Don't let pictures get in the way of the real thing. If you're going somewhere
to see a particular thing, look at it. Take photos as an afterthought - not
the other way around, and may people do subconsciously. While you're at it,
take an hour before you leave to get a hang of using your pocket digital
camera without looking at it; I can hold mine in my palm, hit the shutter with
my thumb, and have a pretty good idea of what the picture will look at - I
make up for the "pretty good" part by simply taking _lots_ of pictures. You
can get photos of a lot more cool things when people don't notice the camera.
If you can, get a camera that takes AA batteries, as well as the standard
rechargeable - I have yet to go anywhere that doesn't have AAs at some price.

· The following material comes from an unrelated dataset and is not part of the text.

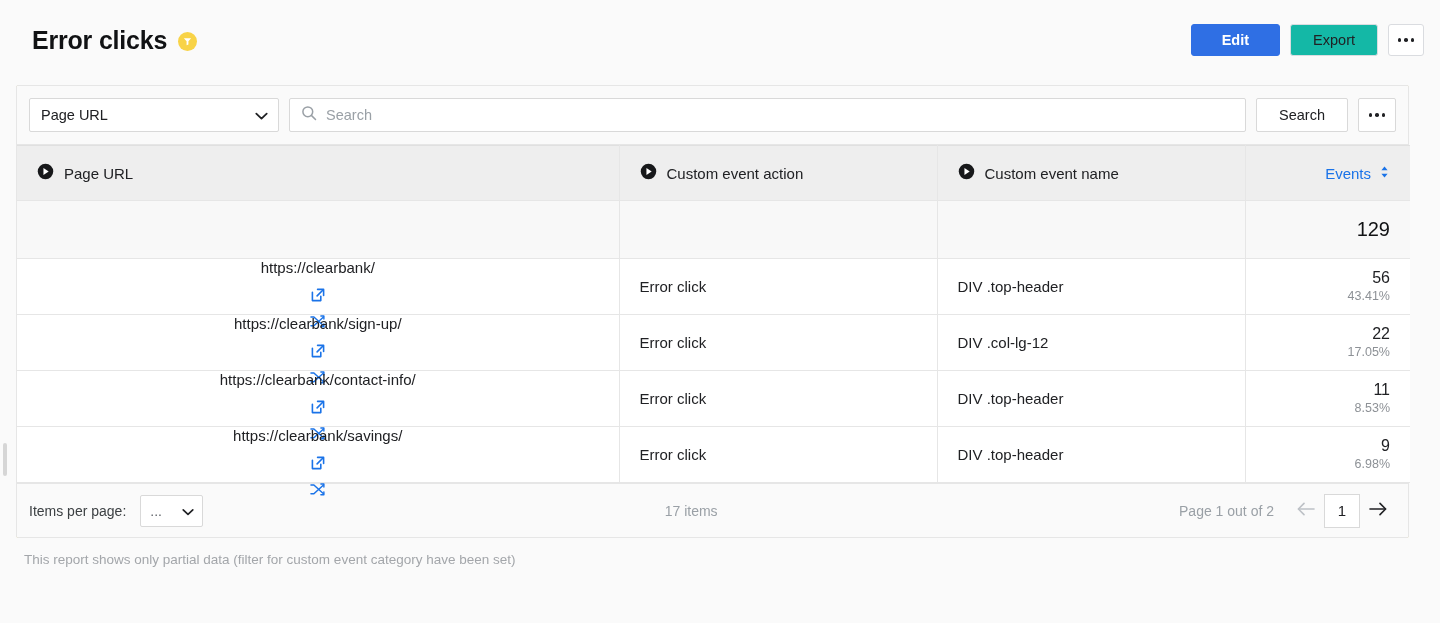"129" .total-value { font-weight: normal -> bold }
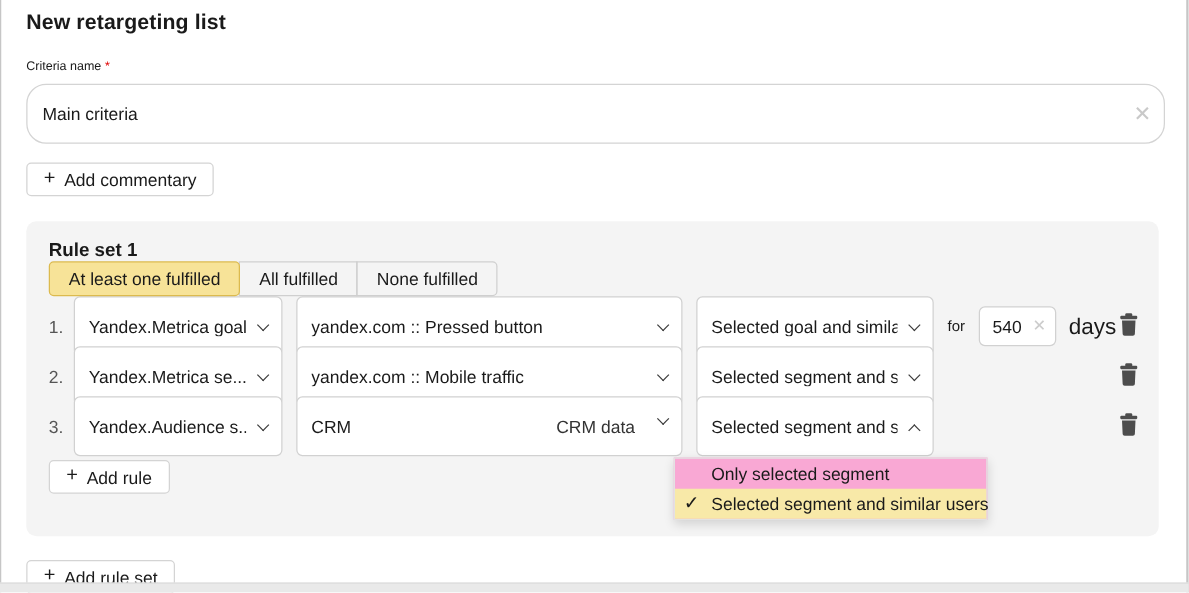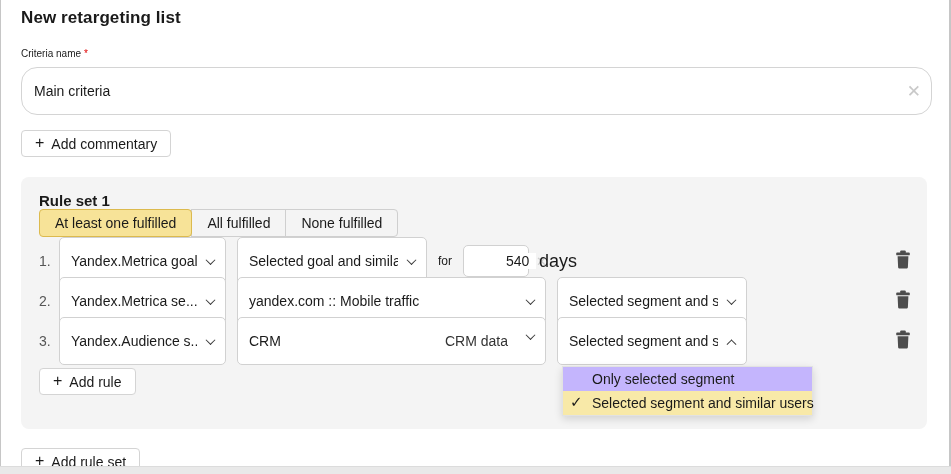"yandex.com :: Pressed button" div.select { html: none -> <div> <span>yandex.com :: Pressed button</span> <span></span> </div> }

Get interested in sports. Know a few players who play for the Yankees, Red
Sox, Liverpool FC, Manchester United, Chelsea, McLaren Mercedes, and Brawn
Racing, and one or two reasons why you "like" that particular team. Armed with
this information, you can strike up a conversation with a guy pretty much
anywhere in the world. Probably a hockey team too, for the Canadian part of
your trip. Also know that if you say "football", no one else will think you
mean the kind in which you score a touchdown.

Do some reading. Not guidebook, but literature - both fiction and non-fiction.
If I know I'm going somewhere, I'll try and find a few books written by
authors from where I'm going and/or about where I'm going (ideally both). It
gets me excited about the trip, provides some local background, and gives you
a few common cultural reference points before you even get there. Your local
independent book store is key for this - if you can find one that specializes
in travel literature, even better. The best one I've found so far is in
London, and they organize their travel section by country, as opposed to by
topic. So if I was going to Argentina, I'd go to that section, and it would
have guidebooks, cook books of Argentine food, books written by Argentinians,
and books written by others about Argentina. Many countries have one "classic"
or "definitive" book about them; see if you can find them (e.g. Argentina's is
Bruce Chatwin's _In Patagonia_ ).

[Note that most of this advice is about the non-Canada/US part of your trip.
Canada is very similar to the NE US except with different
accents/slang/minorities, and fewer guns.]

Lastly...

Ignore this advice, and all the rest you get here. Travel is really an
organized series of mistakes. Some end well, some don't, some you can't really
tell. Accept what happens, go with the flow, and try not to die. Do that, and
things will work out fine.

------
pasbesoin
A few suggestions (hardly comprehensive):

Less is more, in terms of luggage.

If you have a U.S. type fashion sense (if you are Canadian, hopefully living
under the maple leaf has provided some protection ;-), realize that the rest
of the world tends to dress a bit "better". Not necessarily expensively, but
e.g. slacks, a shirt with a collar, and leather shoes rather than jeans,
t-shirt and sneakers. Although this may have changed in the last 10 or 20
years. I don't say this by way of worrying about appearance for its own sake,
but rather just as a matter of better fitting in and not standing out quite as
much. If you can afford to and will be in an area long enough to warrant, have
someone help you pick out a few local wardrobe items.

Listen to local music to help train your ear (of whatever genre, but
preferably with some lyrics). Even if you never master the language, you'll
have a better feel for it. Ask people to explain the songs to you.

Have a reliable contact to check in with. Someone not too uptight, but who is
capable and who can and will get the ball rolling if you need some sort of
bailing out or rescue. Not that that's likely, but having arrangements in
place may help you rest easier. In less secure areas, it may be worth
registering with your government's local consulate.

Drop us a line now and then and tell us how it's going.